Marie Schellinck (25 July 1757, Ghent – 1 September 1840, Menen), also known as Shelling, was an Austrian-Netherlands-born female soldier who fought in the French Revolution.

== Life ==
Disguised as a man, Schellinck enlisted 1792 in the 2nd Belgian battalion of the French army. She most notably took part at the battle of Jemappes in the same year, where she was severely wounded. Four days after the battle, 10 November, she was made sub-lieutenant.

She left military service in 1795/96 when she married lieutenant Louis-Joseph Decarmin. She followed him during the Italy campaign and, after his resignation from service in January 1808, settled with him in Lille.

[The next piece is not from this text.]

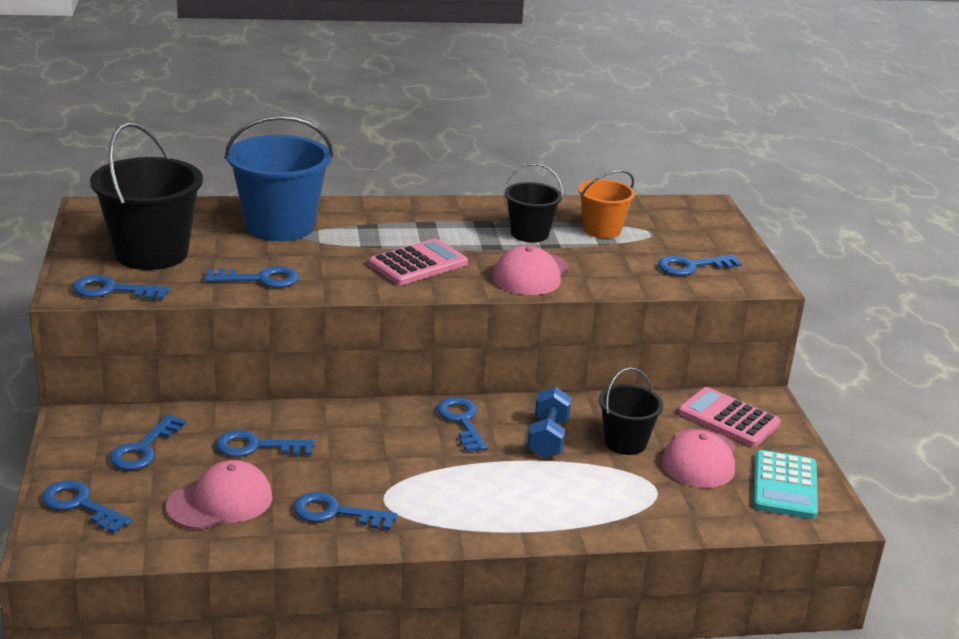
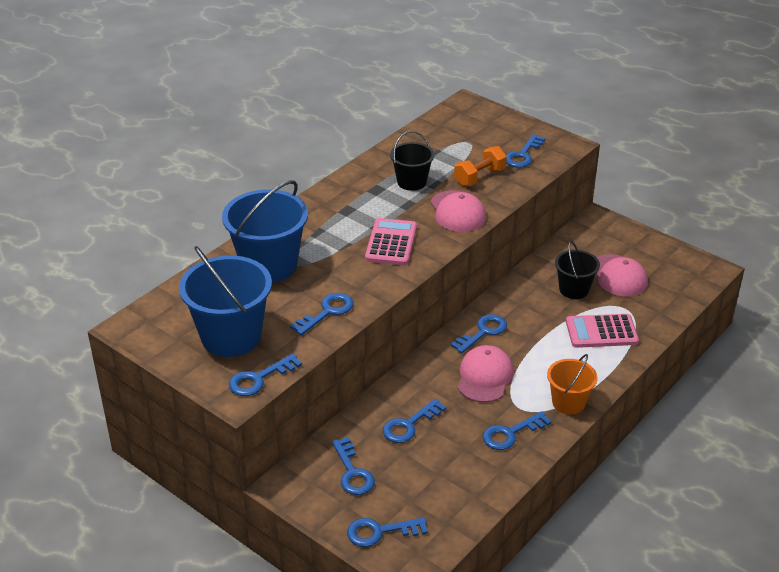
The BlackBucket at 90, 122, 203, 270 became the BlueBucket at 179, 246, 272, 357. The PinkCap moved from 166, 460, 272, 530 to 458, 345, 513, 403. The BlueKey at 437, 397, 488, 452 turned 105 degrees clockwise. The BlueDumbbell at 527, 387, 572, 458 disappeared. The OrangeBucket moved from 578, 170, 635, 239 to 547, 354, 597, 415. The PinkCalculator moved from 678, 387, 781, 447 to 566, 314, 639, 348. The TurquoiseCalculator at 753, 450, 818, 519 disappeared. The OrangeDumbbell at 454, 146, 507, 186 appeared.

== Legend of her Legion of Honor ==
A Marie-Jeanne Schellinck is often reported to have been decorated with the Legion of Honor in June 1808 by Emperor Napoleon Bonaparte himself before he rode into Ghent and thus having been the first woman with that merit. This legend is embellished with an impressive list of battles where she was supposed to have fought (Jemappes, Arcole, Marengo, Austerlitz, Jena-Auerstedt and in the Poland campaign 1807), as well as a rousing speech Napoleon gave the assembled soldiers. In 1890, the first image was fabricated that was supposed to show the ceremony. Many repetitions of the legend also allege that Schellinck's service record and testimony from military comrades and commanders resulted in her being granted a pension of 667 livres per year for her service to France.

That story has been proven inaccurate: Napoleon I never distinguished a woman with the Legion of Honor and was located in Bayonne in Southern France in June 1808. The first woman decorated with the Legion of Honor was Angélique Brûlon, who received the Legion of Honor from Napoleon III in 1851.